Opposition MP Barry Padarath wants Public Utilities Minister Marvin Gonzales to say if he was the person who allegedly instructed that two mega companies be pulled from a list to be published, of customers owing the Water and Sewerage Authority (WASA), billions of dollars.
“The Minister must also say if the owners of these companies are receiving state contracts under other names—what is the relationship between them and Government?” Padarath added at yesterday’s UNC media briefing.
Padarath said Gonzales “must go since every state enterprise under his purview is in chaos and mismanagement.”
Padarath said the two big companies are a water park and a drinkable water company. Asking if they were being pulled from a list to be published, of customers owing WASA, he noted at the same time, the HDC is on a “blame and shame” thrust which will affect the vulnerable unable to pay.
Padarath asked if the issue of the companies was the real reason WASA CEO Shurland Sheppard was suspended.
“Is he being used as a voluntary scapegoat to protect the person who gave him the instructions?” he added, seeking answers if there’s a “close relationship” between the Minister and CEO.
Padarath also slammed Gonzales concerning the findings of the team which investigated the February 16 outage.
He noted the report said there was no Crisis Commander in charge. Padarath noted that PNM Minister Shamfa Cudjoe in her first Budget statement had said, “We are in charge and you will deal with it.”
“But this report said nobody was in charge (during the outage). So Shamfa Cudjoe, Keith Rowley, Fitzgerald Hinds, Stuart Young—while you beat your chests loudly that ‘we’re in charge’, this report states nobody was in charge. And if nobody was in charge in that situation, somebody has to go. And that person is the Public Utilities Minister.”
Padarath queried how Minister Camille Robinson-Regis (heading a team evaluating TSTT’s assets) could say she’s unaware of the sale of TSTT assets when he said assets are advertised publicly by several real estate agents. He held up documents on that. He queried property sales while he claimed TSTT’s leasing properties for millions from JC Landings.

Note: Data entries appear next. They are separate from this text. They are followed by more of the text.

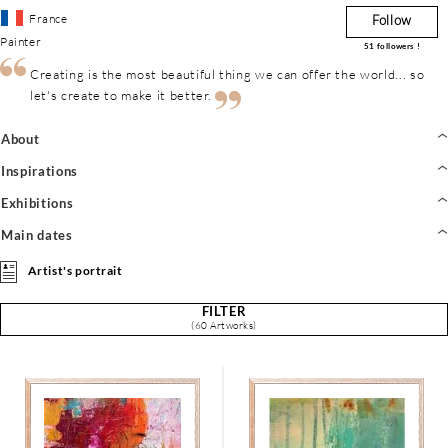
France
Follow
Painter
51
followers !
Creating is the most beautiful thing we can offer the world... so
let's create to make it better.
About
Inspirations
Exhibitions
Main dates
Artist's portrait
FILTER
(60 Artworks)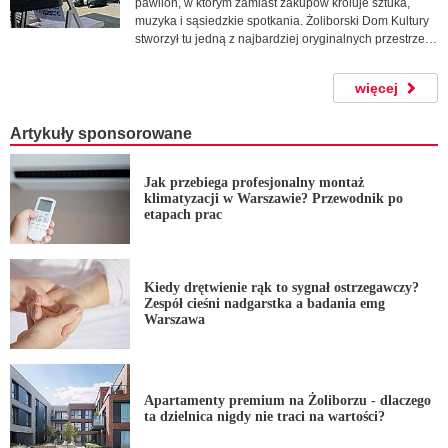
pawilon, w którym zamiast zakupów króluje sztuka,
muzyka i sąsiedzkie spotkania. Żoliborski Dom Kultury
stworzył tu jedną z najbardziej oryginalnych przestrzeni
kulturalnych w dzielnicy.
więcej
Artykuły sponsorowane
Jak przebiega profesjonalny montaż
klimatyzacji w Warszawie? Przewodnik po
etapach prac
Kiedy drętwienie rąk to sygnał ostrzegawczy?
Zespół cieśni nadgarstka a badania emg
Warszawa
Apartamenty premium na Żoliborzu - dlaczego
ta dzielnica nigdy nie traci na wartości?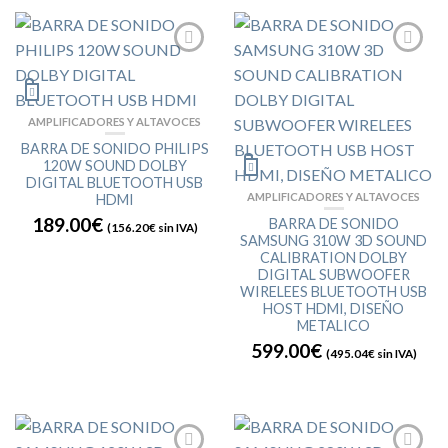
AMPLIFICADORES Y ALTAVOCES
BARRA DE SONIDO PHILIPS
120W SOUND DOLBY
DIGITAL BLUETOOTH USB
AMPLIFICADORES Y ALTAVOCES
HDMI
189.00€
BARRA DE SONIDO
(
156.20€
sin IVA)
SAMSUNG 310W 3D SOUND
CALIBRATION DOLBY
DIGITAL SUBWOOFER
WIRELEES BLUETOOTH USB
HOST HDMI, DISEÑO
METALICO
599.00€
(
495.04€
sin IVA)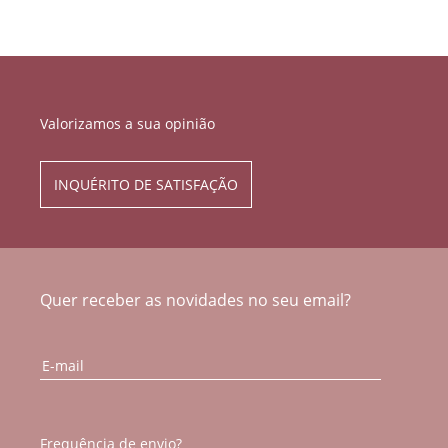
Valorizamos a sua opinião
INQUÉRITO DE SATISFAÇÃO
Quer receber as novidades no seu email?
Frequência de envio?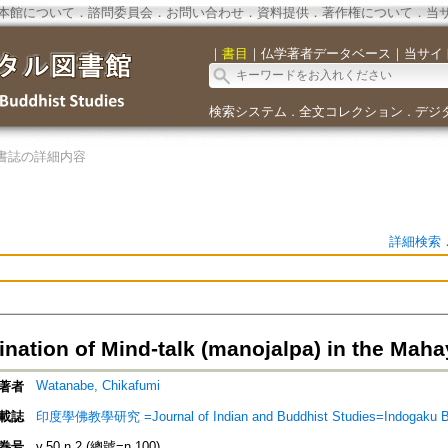
本館について
．
諮問委員会
．
お問い合わせ
．
資料提供
．
著作権について
．
当
｜
書目
｜
仏学著者データベース
｜
当サイ
検索システム
全文コレクション
デジ
．
．
書誌の詳細内容
詳細検索
nation of Mind-talk (manojalpa) in the Ma
Watanabe, Chikafumi
著者
載誌
印度學佛教學研究 =Journal of Indian and Buddhist Studies=Indogaku 
巻号
v.50 n.2 (總號=n.100)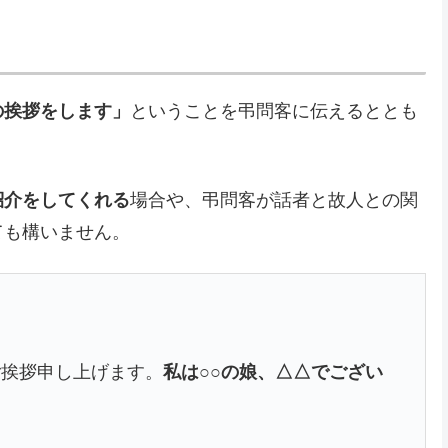
の挨拶をします」
ということを弔問客に伝えるととも
紹介をしてくれる
場合や、弔問客が話者と故人との関
ても構いません。
ご挨拶申し上げます。
私は○○の娘、△△でござい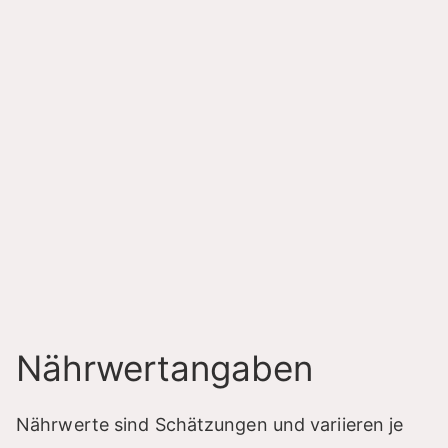
Nährwertangaben
Nährwerte sind Schätzungen und variieren je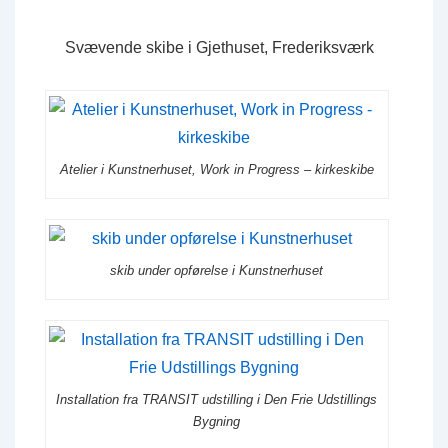
Svævende skibe i Gjethuset, Frederiksværk
Atelier i Kunstnerhuset, Work in Progress – kirkeskibe
skib under opførelse i Kunstnerhuset
Installation fra TRANSIT udstilling i Den Frie Udstillings
Bygning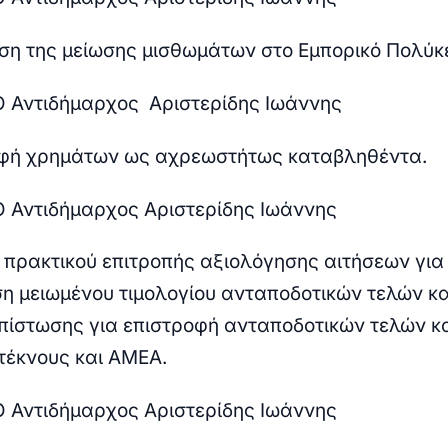
η της μείωσης μισθωμάτων στο Εμπορικό Πολύκ
 Ο Αντιδήμαρχος Αριστερίδης Ιωάννης
φή χρημάτων ως αχρεωστήτως καταβληθέντα.
 Ο Αντιδήμαρχος Αριστερίδης Ιωάννης
 πρακτικού επιτροπής αξιολόγησης αιτήσεων για
η μειωμένου τιμολογίου ανταποδοτικών τελών κα
πίστωσης για επιστροφή ανταποδοτικών τελών 
τέκνους και ΑΜΕΑ.
 Ο Αντιδήμαρχος Αριστερίδης Ιωάννης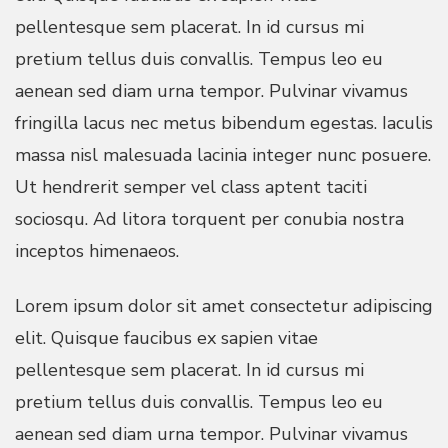
pellentesque sem placerat. In id cursus mi
pretium tellus duis convallis. Tempus leo eu
aenean sed diam urna tempor. Pulvinar vivamus
fringilla lacus nec metus bibendum egestas. Iaculis
massa nisl malesuada lacinia integer nunc posuere.
Ut hendrerit semper vel class aptent taciti
sociosqu. Ad litora torquent per conubia nostra
inceptos himenaeos.
Lorem ipsum dolor sit amet consectetur adipiscing
elit. Quisque faucibus ex sapien vitae
pellentesque sem placerat. In id cursus mi
pretium tellus duis convallis. Tempus leo eu
aenean sed diam urna tempor. Pulvinar vivamus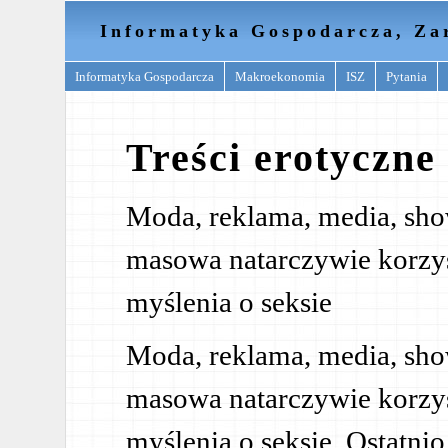
Informatyka Gospodarcza, Za
Informatyka Gospodarcza
Makroekonomia
ISZ
Pytania
Treści erotyczne
Moda, reklama, media, show
masowa natarczywie korzyst
myślenia o seksie
Moda, reklama, media, show
masowa natarczywie korzyst
myślenia o seksie. Ostatni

“I invite the public to see who the directors of this company is.”
Padarath later told Guardian Media he welcomed Gary Griffith’s National Transformation party but he said T&T continues being a two-party system and he didn’t see NTA taking away from UNC’s base since members have rallied around UNC’s leader.
UNC MP Anita Haynes expressed concerns regarding safety in schools from health issues to school violence. She said the Education Ministry has taken a hands-off approach and was derelict in its duty to students, from infrastructural concerns to not making proper policy as students entered the physical school system.
Haynes said Education opted for a” long slow painful road” to treat with school violence which everyone always knew existed and was dormant during school closure.
Haynes said conflict resolution, anger management and proper coping skills should have been emphasised but Education continued under-resourcing the Students Support Services division and there were budget cuts and unfilled vacancies.
There should also be a consultative, targeted approach if TTPS was involved—but she noted TTPS itself is under-resourced and unable to fill its vacancies and now has to assist schools also.
Haynes slammed the prospect that children might be criminalized by the Ministry’s thrust in that regard and carry lifelong stigma if the situation wasn’t handled properly.